Cuando era una niña a quien le gustaba corretear por los patios de mi vecindario, en Villa Los Almácigos, en la provincia Santiago Rodríguez, tenía mucho miedo de llegar a la casa con algún objeto, así fuera una fruta, que no pudiera probar que tenía un origen que pudiese ser admitido como lícito por mis abuelos, con quienes me crie.
Una vez se me ocurrió tomar un peso de la mesa de mi casa sin permiso de la abuela, y otro día sucedió que llegué de la escuela con un objeto escolar que no era de mi pertenencia, recibiendo, en ambas ocasiones, lo que para mí fue un aleccionador castigo para toda la vida: primero fui sometida a un fuerte interrogatorio, acompañado de unas miradas que parecían la señal del fin de mis días y después mis flacuchas piernas fueron el destino de unos azotes con unas ramitas verdes que mi abuela usaba para barrer el patio todos los días, y que parece que también servían para barrer la tentación de actuar fuera de las disposiciones morales que la familia siempre predicaba.
Más grande que el dolor por las dos pelas fue la herida en mi amor propio, que me hizo sentir por mucho tiempo que había fallado y que había hecho algo malo, lo que me impedían mirar a los ojos a mis abuelos.
Por algún tiempo me preguntaba, sin entender, ¿por qué si decían amarme me dieron esas pelas? Con el paso de los años he entendido que uno será de adulto(a) lo que aprendió de niño (a) en su hogar. Por eso me siento muy orgullosa de ser parte de una familia de personas trabajadoras y, lo más importante, honestas. Su firme actitud conmigo frente a dos hechos que en aquel momento yo valoraba como poco importantes, son una de las fuentes de mi compromiso con la honradez.
Muchos (as) dominicanos(as), como yo, nos cohibimos de muchas cosas atractivas que la sociedad actual nos ofrece, simplemente porque nuestros padres nos enseñaron que no era lo correcto aceptar lo que no es el fruto del esfuerzo propio.
Los muchachos y muchachas de mi generación caminábamos por las calles protegidos por los vecinos, quienes también eran padres comprometidos, pendientes a darles una formación en valores a sus hijos y de aportar su granito de arena para que las cosas marcharan bien con los hijos de las familias cercanas, como si fueran las propias. Aunque no dudo que todavía quede algún reflejo de aquel estilo de vida, no sé si llamarlo rural, cuando observo situaciones graves que ocurren hoy frente a nuestras narices, sin ninguna consecuencia, concluyo que las cosas en nuestro país van por mal camino.

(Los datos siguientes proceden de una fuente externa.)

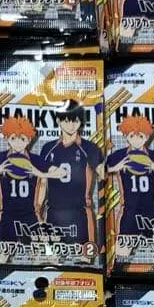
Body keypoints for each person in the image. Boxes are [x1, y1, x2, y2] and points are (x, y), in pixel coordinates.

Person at [0, 116, 65, 247]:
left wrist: (40, 173)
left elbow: (62, 172)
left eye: (22, 139)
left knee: (38, 253)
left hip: (31, 216)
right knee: (1, 254)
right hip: (6, 216)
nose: (18, 143)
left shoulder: (35, 160)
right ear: (6, 138)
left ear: (29, 139)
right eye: (13, 138)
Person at [37, 101, 102, 249]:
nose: (71, 125)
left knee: (84, 259)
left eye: (75, 121)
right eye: (67, 121)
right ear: (58, 121)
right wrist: (38, 210)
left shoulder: (89, 148)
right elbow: (42, 182)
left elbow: (103, 173)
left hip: (80, 214)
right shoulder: (48, 148)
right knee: (51, 258)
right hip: (53, 213)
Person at [107, 115, 154, 238]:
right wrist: (114, 168)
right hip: (129, 210)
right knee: (123, 246)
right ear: (125, 136)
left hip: (151, 210)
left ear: (147, 137)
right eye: (132, 136)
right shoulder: (118, 156)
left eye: (140, 136)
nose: (136, 140)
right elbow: (99, 171)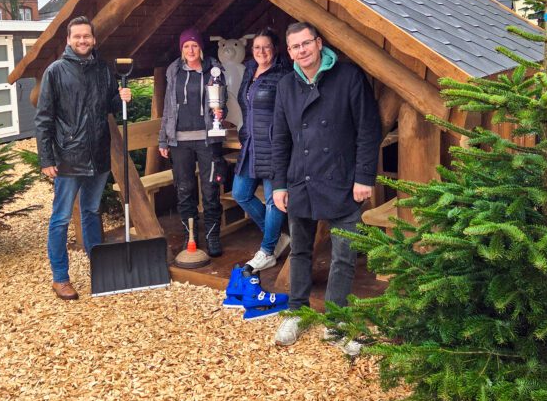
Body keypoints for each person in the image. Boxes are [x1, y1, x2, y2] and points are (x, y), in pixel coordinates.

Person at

Y esto viene a cuenta a propósito de la inversión de valores que se está produciendo en la República Dominicana. Lo digo, entre otras razones, por los malos ejemplos que a diario se nos presentan a través de diversos medios de comunicación, como el caso del “súper financista” Félix Bautista, que de la nada ha construido un emporio económico que no se puede explicar ni entender y que, en el reciente acto político encabezado por su líder, el Dr. Leonel Fernández, se convirtió en la “celebridad” más aplaudida. Sólo de mencionar su nombre aquello se convirtió en un apoteósico “honoris causa” al que parece ser un héroe nacional para muchos de los miembros del Partido de la Liberación Dominicana –PLD.
Con esa acción, el Partido de la Liberación Dominicana nos está diciendo a todas las generaciones del pueblo dominicano, que ese es el ejemplo a seguir, que hay que ser como Félix.
Desgraciadamente, quien no tuvo la suerte de tener un hogar donde le enseñaran a respetar lo ajeno, hoy encuentra en ese espejo su justificación para seguir buscando caminos extraviados para obtener éxito. Nada distinto se puede esperar si quienes estaban llamados a investigar y juzgar decidieron olvidar el daño que el proceder de Félix ha causado a la sociedad y, lo peor, decidieron ignorar el que causará a las generaciones venideras que lo asumirán como ejemplo a seguir.
Por suerte ya la indulgencia de las almas no se puede comprar, porque de lo contrario algunos de estos nuevos “afortunados” hubiesen sido canonizados, para avergonzar a quienes profesamos los mandamientos de Dios. Además, por algún impulso moral trascendente, también aparecen ministros de Dios, como el cura de Santiago, que no están dispuestos a que sus centros de culto se contaminen con la complicidad, el encubrimiento y la simulación.
El mensaje es claro: si las cosas siguen como van nuestras casas se convertirán en nuestras cárceles y las calles en campos santos, porque la delincuencia parece ser el camino a seguir para progresar.
Con todo lo que ha estado pasando estoy inconforme, pero no estoy triste. Más bien me lleno de ira y de coraje. Este pueblo tiene la hidalguía para salir adelante. Ha salido muchas veces y va a volver a salir.